Records from a data source —
******
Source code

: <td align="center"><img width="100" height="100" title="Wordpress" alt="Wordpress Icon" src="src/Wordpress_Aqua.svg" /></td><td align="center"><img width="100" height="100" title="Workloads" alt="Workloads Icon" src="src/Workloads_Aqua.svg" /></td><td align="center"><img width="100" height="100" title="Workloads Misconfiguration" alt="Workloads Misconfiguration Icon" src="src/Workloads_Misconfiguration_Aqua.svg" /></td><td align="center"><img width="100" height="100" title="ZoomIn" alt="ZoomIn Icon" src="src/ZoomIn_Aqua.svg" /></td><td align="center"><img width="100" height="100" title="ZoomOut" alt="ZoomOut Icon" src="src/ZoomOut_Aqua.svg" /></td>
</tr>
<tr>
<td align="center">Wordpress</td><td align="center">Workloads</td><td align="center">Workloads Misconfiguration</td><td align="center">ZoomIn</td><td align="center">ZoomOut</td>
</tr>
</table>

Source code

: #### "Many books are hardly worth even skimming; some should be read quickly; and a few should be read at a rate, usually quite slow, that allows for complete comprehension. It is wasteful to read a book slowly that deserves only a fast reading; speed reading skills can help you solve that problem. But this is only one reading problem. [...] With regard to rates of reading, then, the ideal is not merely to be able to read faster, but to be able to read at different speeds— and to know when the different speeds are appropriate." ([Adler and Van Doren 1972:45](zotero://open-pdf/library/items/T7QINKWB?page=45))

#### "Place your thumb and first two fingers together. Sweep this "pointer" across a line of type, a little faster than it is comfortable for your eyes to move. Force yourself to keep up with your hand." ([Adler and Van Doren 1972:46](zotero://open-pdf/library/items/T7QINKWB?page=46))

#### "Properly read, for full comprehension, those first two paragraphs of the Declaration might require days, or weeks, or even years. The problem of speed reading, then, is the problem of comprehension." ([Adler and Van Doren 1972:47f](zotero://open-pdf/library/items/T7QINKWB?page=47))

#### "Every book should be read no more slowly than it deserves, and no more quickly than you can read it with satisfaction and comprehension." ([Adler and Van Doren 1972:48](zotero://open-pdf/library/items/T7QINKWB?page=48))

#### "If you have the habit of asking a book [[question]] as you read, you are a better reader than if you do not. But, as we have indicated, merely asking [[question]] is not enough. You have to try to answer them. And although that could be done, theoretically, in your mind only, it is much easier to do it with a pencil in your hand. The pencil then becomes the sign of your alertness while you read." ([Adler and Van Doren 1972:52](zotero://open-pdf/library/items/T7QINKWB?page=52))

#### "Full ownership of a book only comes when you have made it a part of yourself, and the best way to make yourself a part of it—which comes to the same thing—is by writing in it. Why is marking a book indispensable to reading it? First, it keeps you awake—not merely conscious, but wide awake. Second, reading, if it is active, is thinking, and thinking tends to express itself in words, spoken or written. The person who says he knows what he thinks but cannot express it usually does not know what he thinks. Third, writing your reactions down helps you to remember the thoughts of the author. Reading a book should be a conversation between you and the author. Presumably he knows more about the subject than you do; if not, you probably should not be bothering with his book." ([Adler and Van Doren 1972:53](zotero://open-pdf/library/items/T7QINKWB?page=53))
******
What you are asked to do — I need every line of the data that has the word "Misconfiguration"; please list them.

Answer for the task —
: <td align="center"><img width="100" height="100" title="Wordpress" alt="Wordpress Icon" src="src/Wordpress_Aqua.svg" /></td><td align="center"><img width="100" height="100" title="Workloads" alt="Workloads Icon" src="src/Workloads_Aqua.svg" /></td><td align="center"><img width="100" height="100" title="Workloads Misconfiguration" alt="Workloads Misconfiguration Icon" src="src/Workloads_Misconfiguration_Aqua.svg" /></td><td align="center"><img width="100" height="100" title="ZoomIn" alt="ZoomIn Icon" src="src/ZoomIn_Aqua.svg" /></td><td align="center"><img width="100" height="100" title="ZoomOut" alt="ZoomOut Icon" src="src/ZoomOut_Aqua.svg" /></td>
<td align="center">Wordpress</td><td align="center">Workloads</td><td align="center">Workloads Misconfiguration</td><td align="center">ZoomIn</td><td align="center">ZoomOut</td>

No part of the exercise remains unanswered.